▶ WORK INSTRUCTION:
Rewrite each line of the material from the line with "right elbow: (307, 304, -3)" to the line with "left knee: (332, 371, -36)", both included, and multiply every number in the keypoint values (the x and y pixel coordinates and the depth) by 1.15. Round each result to a whole number with halves rounded up, and give only those lines.

Source records:
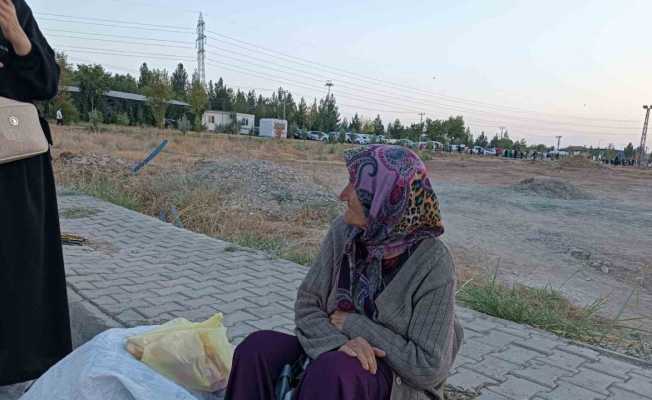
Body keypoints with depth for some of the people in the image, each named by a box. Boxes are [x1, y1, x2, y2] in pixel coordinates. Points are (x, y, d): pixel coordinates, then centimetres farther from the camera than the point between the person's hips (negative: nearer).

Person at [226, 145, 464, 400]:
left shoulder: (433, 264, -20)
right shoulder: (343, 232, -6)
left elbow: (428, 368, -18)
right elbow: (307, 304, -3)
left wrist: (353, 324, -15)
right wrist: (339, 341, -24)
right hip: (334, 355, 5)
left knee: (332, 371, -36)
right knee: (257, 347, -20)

---

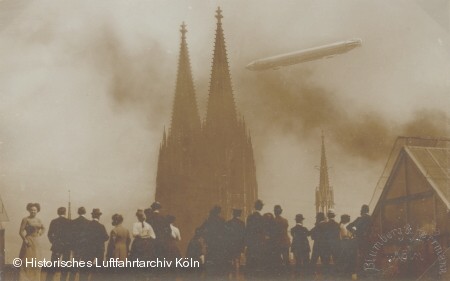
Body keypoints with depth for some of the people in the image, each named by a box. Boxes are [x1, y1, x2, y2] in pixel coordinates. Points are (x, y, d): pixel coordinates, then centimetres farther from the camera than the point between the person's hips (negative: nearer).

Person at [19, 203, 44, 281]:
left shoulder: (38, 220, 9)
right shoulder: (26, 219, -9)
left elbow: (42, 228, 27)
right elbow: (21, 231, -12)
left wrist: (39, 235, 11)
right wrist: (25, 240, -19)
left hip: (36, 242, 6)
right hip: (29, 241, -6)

▶ ANSWER FOR THE TASK:
right elbow: (353, 350, -3)
left wrist: (406, 373, -17)
right wrist: (390, 392, -28)
right hip: (384, 408, 6)
left knee: (382, 427, -41)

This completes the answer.